According to Legarda, such a situation puts into question the country’s call for sustainable development and deep cuts in greenhouse gas emissions.
The Philippines has been taking an active role in addressing climate change as it is among those that acutely feel its effects, which include extreme weather patterns.
“The Philippines is contradicting itself when it says it wants a strong agreement in climate change yet is allowing the proliferation of new coal power plants. Effectively, by such proliferation we are contributing to our own destruction and we lose the high moral ground as we call on other parties to reduce emissions,” Legarda, chair of the Senate committee on climate change, said in a statement.
She conducted a hearing Tuesday on the United Nations Framework Convention on Climate Change.
Legarda noted that in the past five years, the Department of Environment and Natural Resources granted 21 coal-fired power plants Environmental Compliance Certificates (ECC).
According to Legarda, the Philippines should walk its talk when it came to carbon emission reduction.
The country’s intended nationally determined contribution (INDC) should reflect its strong stance on cutting greenhouse gas emissions as a way of mitigating climate change, she said.
The INDC pertains to the climate actions that countries intend to take under a new international agreement.
“The Philippines, as third highest in the world in terms of vulnerability to weather-related extreme events based on a 2013 World Bank study, and following its acceptance of the presidency this year of the Climate Vulnerability Forum, must lead by example among developing countries and submit to the United Nations Framework Convention on Climate Change Secretariat an INDC that highlights its commitment to pursue climate justice and equitable growth for all,” Legarda said.
The call for INDCs was first raised during the 19th Conference of Parties held in Warsaw, Poland, in 2013.
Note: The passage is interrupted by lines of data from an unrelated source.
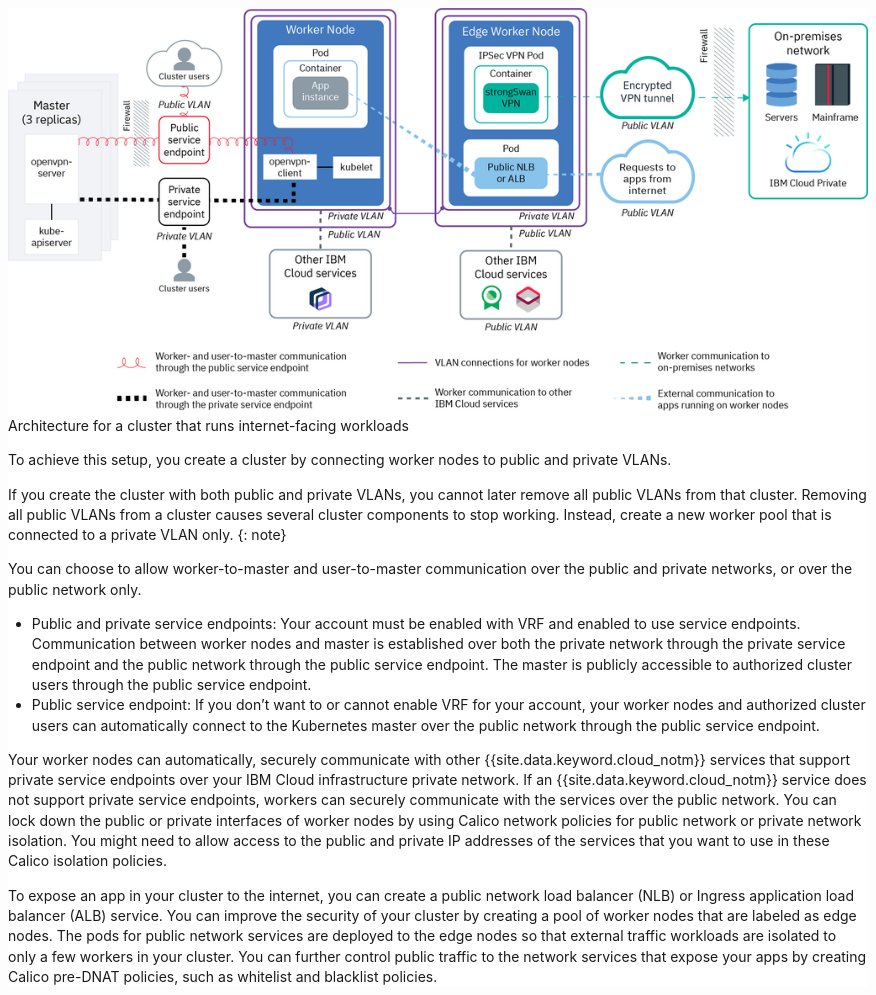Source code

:  <img src="images/cs_clusters_planning_internet.png" alt="Architecture image for a cluster that runs internet-facing workloads"/>
 <figcaption>Architecture for a cluster that runs internet-facing workloads</figcaption>
</figure>
</p>

To achieve this setup, you create a cluster by connecting worker nodes to public and private VLANs.

If you create the cluster with both public and private VLANs, you cannot later remove all public VLANs from that cluster. Removing all public VLANs from a cluster causes several cluster components to stop working. Instead, create a new worker pool that is connected to a private VLAN only.
{: note}

You can choose to allow worker-to-master and user-to-master communication over the public and private networks, or over the public network only.
* Public and private service endpoints: Your account must be enabled with VRF and enabled to use service endpoints. Communication between worker nodes and master is established over both the private network through the private service endpoint and the public network through the public service endpoint. The master is publicly accessible to authorized cluster users through the public service endpoint.
* Public service endpoint: If you don’t want to or cannot enable VRF for your account, your worker nodes and authorized cluster users can automatically connect to the Kubernetes master over the public network through the public service endpoint.

Your worker nodes can automatically, securely communicate with other {{site.data.keyword.cloud_notm}} services that support private service endpoints over your IBM Cloud infrastructure private network. If an {{site.data.keyword.cloud_notm}} service does not support private service endpoints, workers can securely communicate with the services over the public network. You can lock down the public or private interfaces of worker nodes by using Calico network policies for public network or private network isolation. You might need to allow access to the public and private IP addresses of the services that you want to use in these Calico isolation policies.

To expose an app in your cluster to the internet, you can create a public network load balancer (NLB) or Ingress application load balancer (ALB) service. You can improve the security of your cluster by creating a pool of worker nodes that are labeled as edge nodes. The pods for public network services are deployed to the edge nodes so that external traffic workloads are isolated to only a few workers in your cluster. You can further control public traffic to the network services that expose your apps by creating Calico pre-DNAT policies, such as whitelist and blacklist policies.
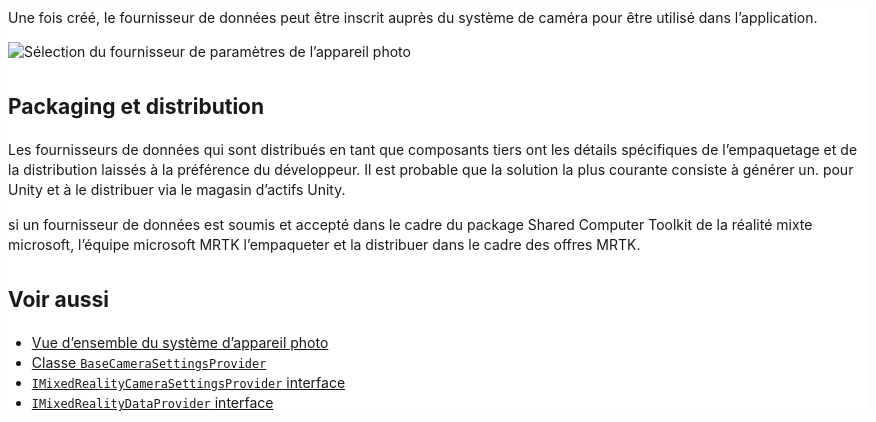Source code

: Une fois créé, le fournisseur de données peut être inscrit auprès du système de caméra pour être utilisé dans l’application.

![Sélection du fournisseur de paramètres de l’appareil photo](../images/camera-system/SelectUnityArSettings.png)

## <a name="packaging-and-distribution"></a>Packaging et distribution

Les fournisseurs de données qui sont distribués en tant que composants tiers ont les détails spécifiques de l’empaquetage et de la distribution laissés à la préférence du développeur. Il est probable que la solution la plus courante consiste à générer un. pour Unity et à le distribuer via le magasin d’actifs Unity.

si un fournisseur de données est soumis et accepté dans le cadre du package Shared Computer Toolkit de la réalité mixte microsoft, l’équipe microsoft MRTK l’empaqueter et la distribuer dans le cadre des offres MRTK.

## <a name="see-also"></a>Voir aussi

- [Vue d’ensemble du système d’appareil photo](camera-system-overview.md)
- [Classe `BaseCameraSettingsProvider`](xref:Microsoft.MixedReality.Toolkit.CameraSystem.BaseCameraSettingsProvider)
- [`IMixedRealityCameraSettingsProvider` interface](xref:Microsoft.MixedReality.Toolkit.CameraSystem.IMixedRealityCameraSettingsProvider)
- [`IMixedRealityDataProvider` interface](xref:Microsoft.MixedReality.Toolkit.IMixedRealityDataProvider)

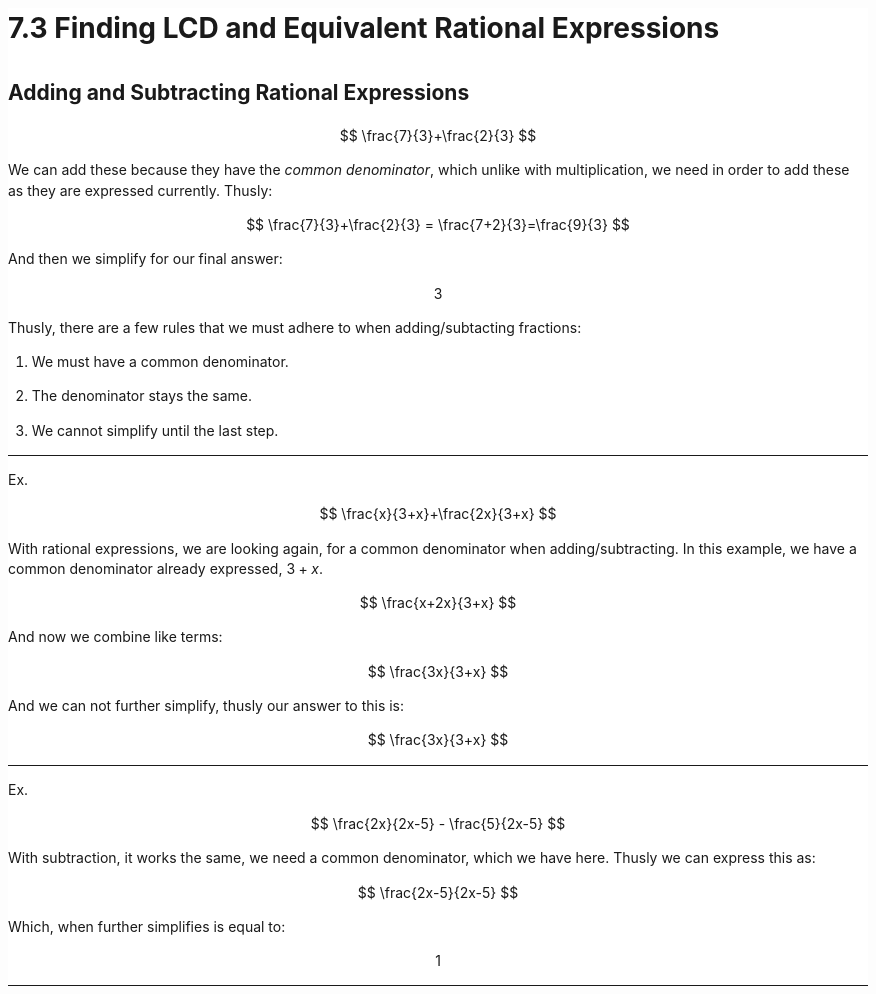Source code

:# 7.3 Finding LCD and Equivalent Rational Expressions

## Adding and Subtracting Rational Expressions

$$ \frac{7}{3}+\frac{2}{3} $$

We can add these because they have the <em>common denominator</em>, which unlike
with multiplication, we need in order to add these as they are expressed
currently. Thusly:

$$ \frac{7}{3}+\frac{2}{3} = \frac{7+2}{3}=\frac{9}{3} $$

And then we simplify for our final answer:

$$ 3 $$

Thusly, there are a few rules that we must adhere to when adding/subtacting
fractions:

1. We must have a common denominator.

2. The denominator stays the same.

3. We cannot simplify until the last step.

---

Ex.

$$ \frac{x}{3+x}+\frac{2x}{3+x} $$

With rational expressions, we are looking again, for a common denominator when
adding/subtracting. In this example, we have a common denominator already
expressed, $3+x$.

$$ \frac{x+2x}{3+x} $$

And now we combine like terms:

$$ \frac{3x}{3+x} $$

And we can not further simplify, thusly our answer to this is:

$$ \frac{3x}{3+x} $$

---

Ex.

$$ \frac{2x}{2x-5} - \frac{5}{2x-5} $$

With subtraction, it works the same, we need a common denominator, which we have
here. Thusly we can express this as:

$$ \frac{2x-5}{2x-5} $$

Which, when further simplifies is equal to:

$$ 1 $$

---
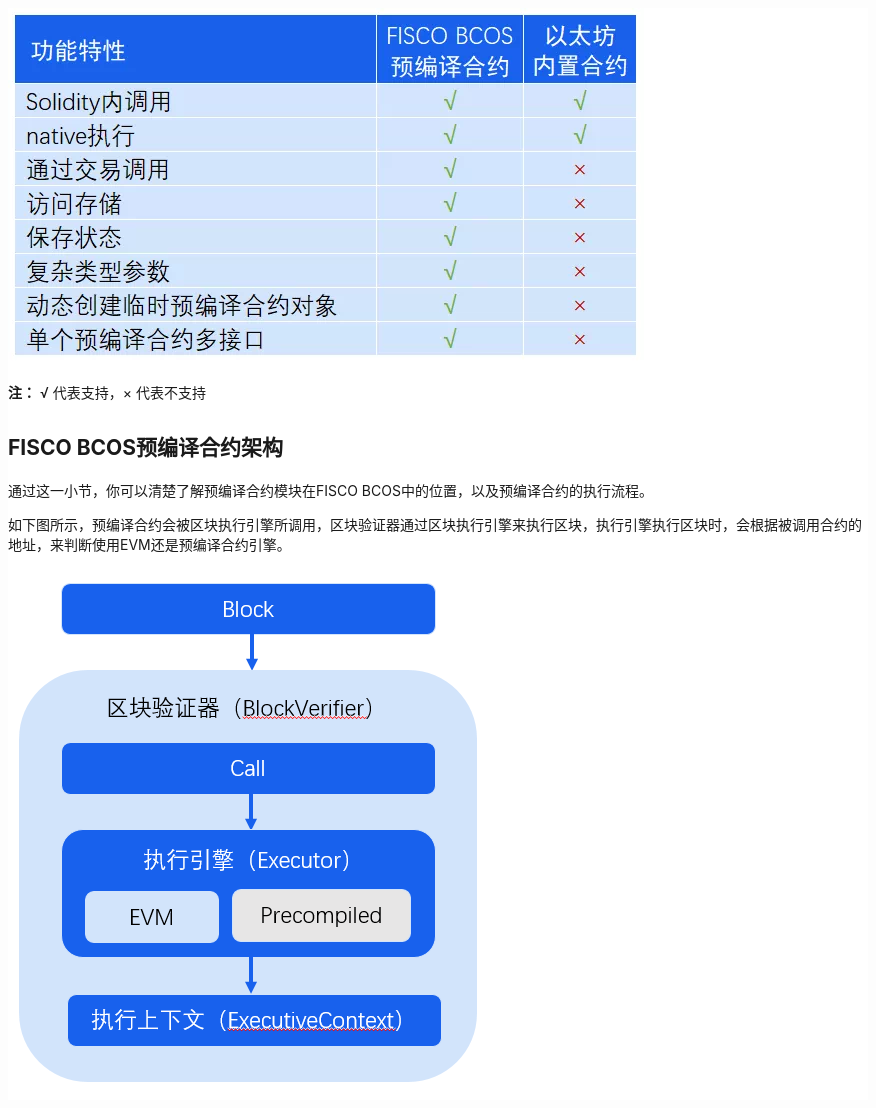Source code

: ![](../../images/articles/pre-compiled_contract_architecture_design/IMG_5429.PNG)

**注：**  √ 代表支持，× 代表不支持

## FISCO BCOS预编译合约架构

通过这一小节，你可以清楚了解预编译合约模块在FISCO BCOS中的位置，以及预编译合约的执行流程。

如下图所示，预编译合约会被区块执行引擎所调用，区块验证器通过区块执行引擎来执行区块，执行引擎执行区块时，会根据被调用合约的地址，来判断使用EVM还是预编译合约引擎。

![](../../images/articles/pre-compiled_contract_architecture_design/IMG_5430.PNG)
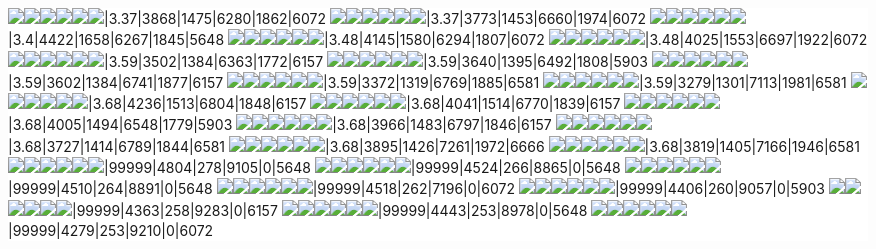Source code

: ![](/item/6696.png)![](/item/6675.png)![](/item/6609.png)![](/item/3071.png)![](/item/3036.png)![](/item/3085.png)|3.37|3868|1475|6280|1862|6072
![](/item/3074.png)![](/item/6675.png)![](/item/6609.png)![](/item/3071.png)![](/item/3036.png)![](/item/3085.png)|3.37|3773|1453|6660|1974|6072
![](/item/6696.png)![](/item/6675.png)![](/item/3074.png)![](/item/3071.png)![](/item/3036.png)![](/item/3094.png)|3.4|4422|1658|6267|1845|5648
![](/item/6696.png)![](/item/6675.png)![](/item/6609.png)![](/item/3071.png)![](/item/3036.png)![](/item/3094.png)|3.48|4145|1580|6294|1807|6072
![](/item/3074.png)![](/item/6675.png)![](/item/6609.png)![](/item/3071.png)![](/item/3036.png)![](/item/3094.png)|3.48|4025|1553|6697|1922|6072
![](/item/6696.png)![](/item/3071.png)![](/item/3036.png)![](/item/3115.png)![](/item/3508.png)![](/item/3078.png)|3.59|3502|1384|6363|1772|6157
![](/item/3074.png)![](/item/6696.png)![](/item/3036.png)![](/item/3115.png)![](/item/6609.png)![](/item/3078.png)|3.59|3640|1395|6492|1808|5903
![](/item/3074.png)![](/item/6696.png)![](/item/3071.png)![](/item/3036.png)![](/item/3115.png)![](/item/3078.png)|3.59|3602|1384|6741|1877|6157
![](/item/6696.png)![](/item/6609.png)![](/item/3071.png)![](/item/3036.png)![](/item/3115.png)![](/item/3078.png)|3.59|3372|1319|6769|1885|6581
![](/item/3074.png)![](/item/3071.png)![](/item/3036.png)![](/item/3115.png)![](/item/6609.png)![](/item/3078.png)|3.59|3279|1301|7113|1981|6581
![](/item/3074.png)![](/item/6696.png)![](/item/3071.png)![](/item/3036.png)![](/item/6693.png)![](/item/3078.png)|3.68|4236|1513|6804|1848|6157
![](/item/3074.png)![](/item/6696.png)![](/item/3004.png)![](/item/3036.png)![](/item/3071.png)![](/item/3078.png)|3.68|4041|1514|6770|1839|6157
![](/item/3074.png)![](/item/6696.png)![](/item/3036.png)![](/item/3508.png)![](/item/6609.png)![](/item/3078.png)|3.68|4005|1494|6548|1779|5903
![](/item/3074.png)![](/item/6696.png)![](/item/3071.png)![](/item/3036.png)![](/item/3508.png)![](/item/3078.png)|3.68|3966|1483|6797|1846|6157
![](/item/6696.png)![](/item/6609.png)![](/item/3071.png)![](/item/3036.png)![](/item/3508.png)![](/item/3078.png)|3.68|3727|1414|6789|1844|6581
![](/item/3074.png)![](/item/6696.png)![](/item/3071.png)![](/item/3036.png)![](/item/3161.png)![](/item/3078.png)|3.68|3895|1426|7261|1972|6666
![](/item/3074.png)![](/item/6696.png)![](/item/3071.png)![](/item/3036.png)![](/item/6609.png)![](/item/3078.png)|3.68|3819|1405|7166|1946|6581
![](/item/6696.png)![](/item/3071.png)![](/item/6691.png)![](/item/3074.png)![](/item/3036.png)![](/item/6693.png)|99999|4804|278|9105|0|5648
![](/item/6696.png)![](/item/3071.png)![](/item/6691.png)![](/item/3074.png)![](/item/3036.png)![](/item/3004.png)|99999|4524|266|8865|0|5648
![](/item/6696.png)![](/item/3071.png)![](/item/6691.png)![](/item/3074.png)![](/item/3036.png)![](/item/3179.png)|99999|4510|264|8891|0|5648
![](/item/6696.png)![](/item/3071.png)![](/item/6691.png)![](/item/6609.png)![](/item/3036.png)![](/item/6693.png)|99999|4518|262|7196|0|6072
![](/item/3074.png)![](/item/6696.png)![](/item/3036.png)![](/item/3161.png)![](/item/6609.png)![](/item/6691.png)|99999|4406|260|9057|0|5903
![](/item/6696.png)![](/item/3071.png)![](/item/6691.png)![](/item/3074.png)![](/item/3036.png)![](/item/3161.png)|99999|4363|258|9283|0|6157
![](/item/6696.png)![](/item/3071.png)![](/item/6691.png)![](/item/3074.png)![](/item/3036.png)![](/item/3508.png)|99999|4443|253|8978|0|5648
![](/item/6696.png)![](/item/3071.png)![](/item/6691.png)![](/item/3074.png)![](/item/3036.png)![](/item/6609.png)|99999|4279|253|9210|0|6072



















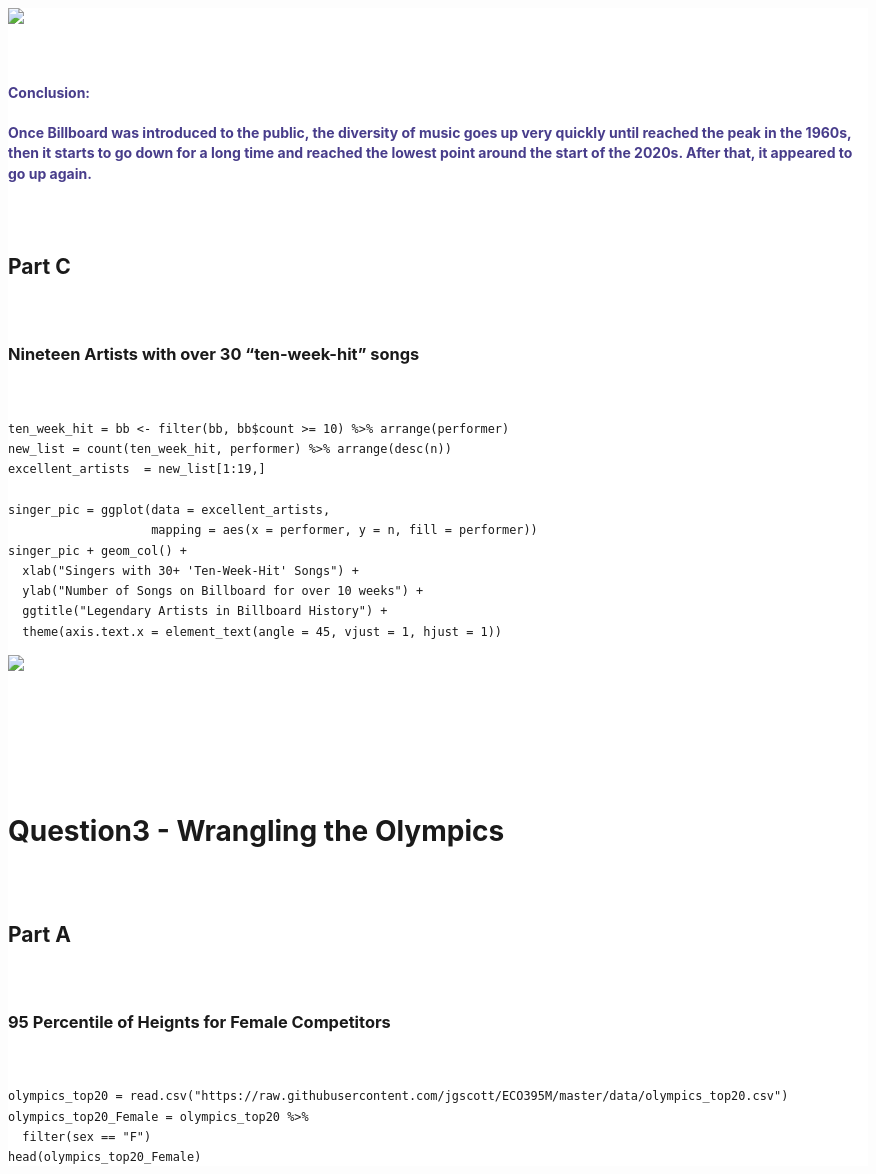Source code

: ![](ECO395M-HW1-_Yuxin-Feng_Jiyou-Chen_Liming-Pang_files/figure-markdown_strict/unnamed-chunk-7-1.png)

<br>

#### <font color = darkslateblue> Conclusion:</font>

#### <font color = darkslateblue> Once Billboard was introduced to the public, the diversity of music goes up very quickly until reached the peak in the 1960s, then it starts to go down for a long time and reached the lowest point around the start of the 2020s. After that, it appeared to go up again.</font>

<br>

## Part C

<br>

### Nineteen Artists with over 30 “ten-week-hit” songs

<br>

    ten_week_hit = bb <- filter(bb, bb$count >= 10) %>% arrange(performer)
    new_list = count(ten_week_hit, performer) %>% arrange(desc(n))
    excellent_artists  = new_list[1:19,]

    singer_pic = ggplot(data = excellent_artists, 
                        mapping = aes(x = performer, y = n, fill = performer))
    singer_pic + geom_col() +
      xlab("Singers with 30+ 'Ten-Week-Hit' Songs") + 
      ylab("Number of Songs on Billboard for over 10 weeks") +
      ggtitle("Legendary Artists in Billboard History") +
      theme(axis.text.x = element_text(angle = 45, vjust = 1, hjust = 1))

![](ECO395M-HW1-_Yuxin-Feng_Jiyou-Chen_Liming-Pang_files/figure-markdown_strict/unnamed-chunk-8-1.png)

<br> <br> <br> <br>

# Question3 - Wrangling the Olympics

<br>

## Part A

<br>

### 95 Percentile of Heignts for Female Competitors

<br>

    olympics_top20 = read.csv("https://raw.githubusercontent.com/jgscott/ECO395M/master/data/olympics_top20.csv")
    olympics_top20_Female = olympics_top20 %>% 
      filter(sex == "F")
    head(olympics_top20_Female)
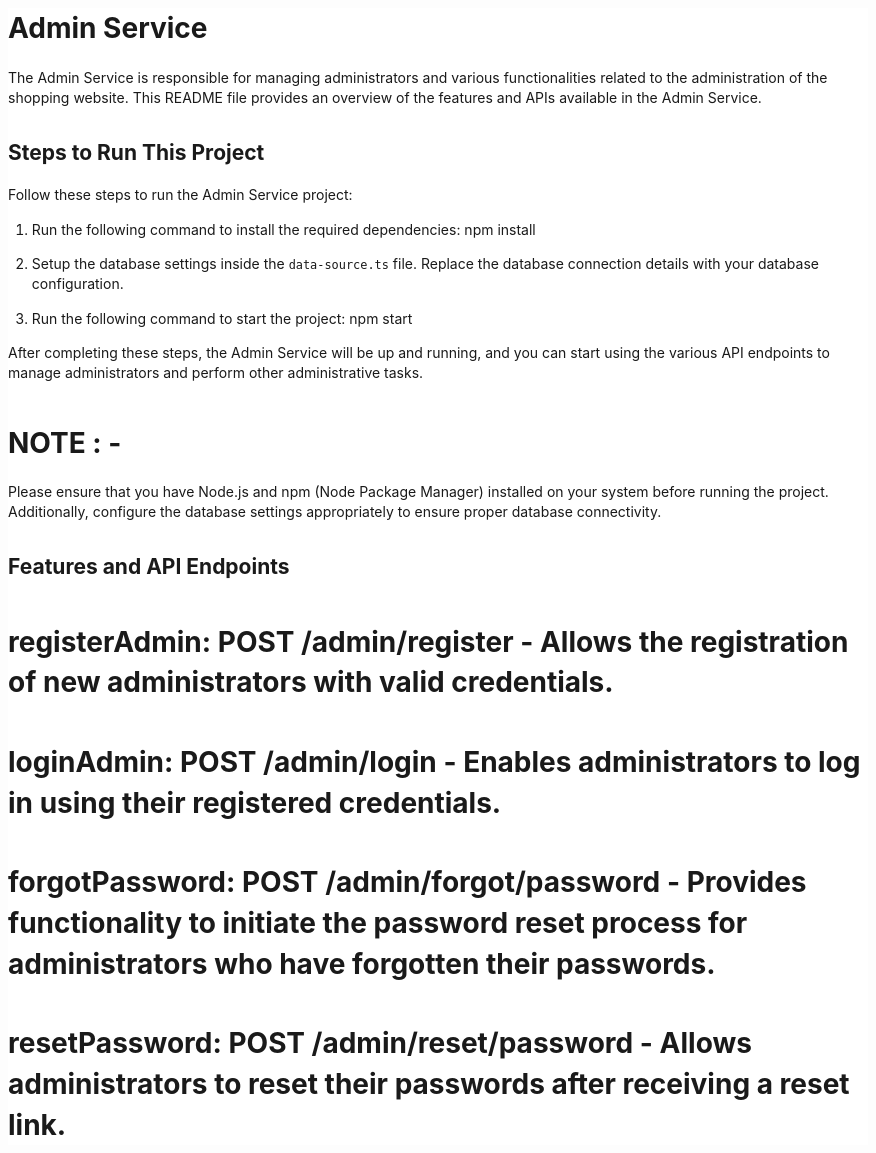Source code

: # Admin Service

The Admin Service is responsible for managing administrators and various functionalities related to the administration of the shopping website. 
This README file provides an overview of the features and APIs available in the Admin Service.



## Steps to Run This Project

Follow these steps to run the Admin Service project:

1. Run the following command to install the required dependencies:
   npm install

2. Setup the database settings inside the `data-source.ts` file. Replace the database connection details with your database configuration.

3. Run the following command to start the project:
   npm start


After completing these steps, the Admin Service will be up and running, and you can start using the various API endpoints to manage administrators 
and perform other administrative tasks.


# NOTE : -
Please ensure that you have Node.js and npm (Node Package Manager) installed on your system before running the project. 
Additionally, configure the database settings appropriately to ensure proper database connectivity.


## Features and API Endpoints

# registerAdmin: POST /admin/register - Allows the registration of new administrators with valid credentials.

# loginAdmin: POST /admin/login - Enables administrators to log in using their registered credentials.

# forgotPassword: POST /admin/forgot/password - Provides functionality to initiate the password reset process for administrators who have forgotten their passwords.

# resetPassword: POST /admin/reset/password - Allows administrators to reset their passwords after receiving a reset link.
Nations are urged to submit individual plans for reducing emissions after 2020. The goal is to limit the global temperature increase to no more than two degrees Celsius above pre-industrial levels.
Since the Philippines heads the CVF, a group of developing countries vulnerable to climate change, it should focus on the gains in addressing climate change and disaster risks, not just vulnerabilities, Legarda said.
These should be shared with other nations, she added.